AMSTERDAM, The Netherlands (Bentley Be Inspired Conference) - If you've heard of Namibia, you may be into diamonds. South Africa's neighbor to the north, Namibia, is a great source of gem quality diamonds. They say once you could walk along Namibia's beautiful beaches and find diamonds washed up by the waves. Though such finds may now be just legend, Namibia is fortunate to have not just great beaches, but access to Africa's big game for picture safaris and is blessed with great weather and relatively mild temperatures. Judging from an inflight magazine over Africa recently, a tourist trade has already developed. Not only is it a favored destination with the well off in South Africa but may be catching on with globe trotters.
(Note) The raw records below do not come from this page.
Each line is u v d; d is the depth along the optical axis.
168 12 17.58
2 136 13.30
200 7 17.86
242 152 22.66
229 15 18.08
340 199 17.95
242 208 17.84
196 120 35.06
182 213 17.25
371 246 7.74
But the very condition favored by tourists (sunny skies, hotel pools, scenic dunes) run counter to the needs of the local population. Namibia is home to the Kalahari Desert, the second largest desert in Africa. Though sparsely populated, Namibia strains to meet its water needs, often competing for surface water with neighboring countries.
Matt Parkes of Atlas Industries has a creative solution: extracting water from the coastal fog, which can be counted on to roll in every morning for the vast majority of the year. The fog yields a remarkable amount of water, which ordinarily does nothing but condense on natural plants and the coastal range.
Research in Peru and other foggy locales indicates a fine nylon net of 1 square meter is capable of extracting 3 litres every day. Add electricity and the yield is 6X as much. Of course electricity must be bought or created, but Atlas has the answer: why not use Namibia's abundant solar energy. Atlas pictures a string of fog catchers along the coast, along with an "edutainment" center to foster awareness among tourists and locals regarding the unique water resources existing in deserts.
Inspiration for such an idea came from the humble Namib desert beetle (see Wikipedia link). The little fella stands on its head in the fog and manages to extract 37% of its body weight daily in water. The fog catcher design employs the beetle's hard shell/soft body parts biomimicry in the internal design of its fog catcher apparatus.
Another example in my neck of the woods (no pun intended) are the redwood forests north of San Francisco. Not only is the redwood fog catching ability good enough to create the tallest living creatures on earth in an area that sees no rainfall all summer, but often results in precipitation under the branches no different from rain. Quite a treat after biking up Mt Tam, I must say.